Cefepime is stable below −20°C for long-term storage in both water and serum (1, 7). It is also stable when kept in H2O solution at room temperature (9) or in plasma at 4°C (7). However, it is unstable in plain serum during bench-top storage (7).
In our study, cefepime degradation (i) was abolished by diluting the plasma in water, (ii) occurred in spite of prior plasma deproteinization, and (iii) was faster at lower than at higher drug concentrations, as already reported (7). Dynamic changes in pH could have influenced the degradation kinetics. In one experiment, pH increased from 8.1 to 8.8 over 24 h (after a first abrupt increase from 7.5 to 8.1 associated with deproteinization) during incubation of 100 mg of cefepime per liter at 37°C in deproteinized plasma. In this regard, adding a buffer to the samples before HPLC, as in the method described by Breilh et al., merits consideration (6). An increase of pH has also been recently reported during cefepime degradation in buffered saline solution (12). On the other hand, evidence for both acid- and base- catalyzed degradation of cefepime has been reported earlier (9).

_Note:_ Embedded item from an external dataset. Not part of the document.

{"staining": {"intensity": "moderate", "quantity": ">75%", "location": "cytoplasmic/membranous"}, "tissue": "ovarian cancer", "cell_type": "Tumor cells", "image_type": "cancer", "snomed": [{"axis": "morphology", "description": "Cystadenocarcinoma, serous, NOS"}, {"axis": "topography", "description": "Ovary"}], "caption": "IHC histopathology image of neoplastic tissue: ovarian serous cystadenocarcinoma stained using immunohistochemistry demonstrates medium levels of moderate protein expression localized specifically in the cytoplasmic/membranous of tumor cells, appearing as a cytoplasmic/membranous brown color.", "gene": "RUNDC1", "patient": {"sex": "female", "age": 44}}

Eventually, the question arises as to plasma-related degradation of cefepime in vivo. Even though 80 to 90% of cefepime is recovered unchanged in urine (2, 4, 5), the fast renal clearance may mask a slower degradation process in plasma, similar to that observed in this study. Indeed, the ratio of renal clearance to total clearance was shown to fall below 0.6 in young infants (13) and in patients with an impaired renal function (8). Moreover, the release of the C-3′ substituent N-methylpyrrolidine associated with the hydrolysis of cefepime at physiological pH has been reported elsewhere (8), and this metabolite has been detected in urine from animals and humans treated with cefepime, especially in the case of renal failure (3, 8). In the present study, three new HPLC peaks were regularly observed during degradation. They eluted at 3.2, 3.7, and 9.5 min, i.e., outside the main cefepime peak. Therefore, characterizing them precisely will require further studies.

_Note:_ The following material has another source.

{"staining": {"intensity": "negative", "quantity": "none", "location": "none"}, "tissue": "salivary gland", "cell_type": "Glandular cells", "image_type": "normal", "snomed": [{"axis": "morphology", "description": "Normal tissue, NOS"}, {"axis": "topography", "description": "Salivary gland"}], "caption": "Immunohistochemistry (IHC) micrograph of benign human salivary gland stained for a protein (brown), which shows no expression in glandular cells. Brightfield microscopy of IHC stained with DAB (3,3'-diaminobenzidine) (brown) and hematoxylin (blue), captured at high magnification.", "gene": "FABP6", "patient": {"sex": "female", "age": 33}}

In conclusion, these results present evidence of a nonenzymatic degradation of cefepime in plasma in vitro. While the specific mechanism responsible for this phenomenon is incompletely known, the observation has implications for the drug-dosing technology and eventually for in vitro susceptibility tests in plasma. In this study, HPLC allowed reliable titration, fulfilling the requirement for clinical use, with an LOQ 16 times lower than the MIC cutoff for bacterial susceptibility of the compound (11), but a critical prerequisite for this performance was that all manipulations prior to HPLC separation were performed at 4°C.
Acknowledgments
We thank Saskia Bolay and Marlyse Giddey for outstanding technical assistance and Bernard Testa for stimulating and fruitful discussions.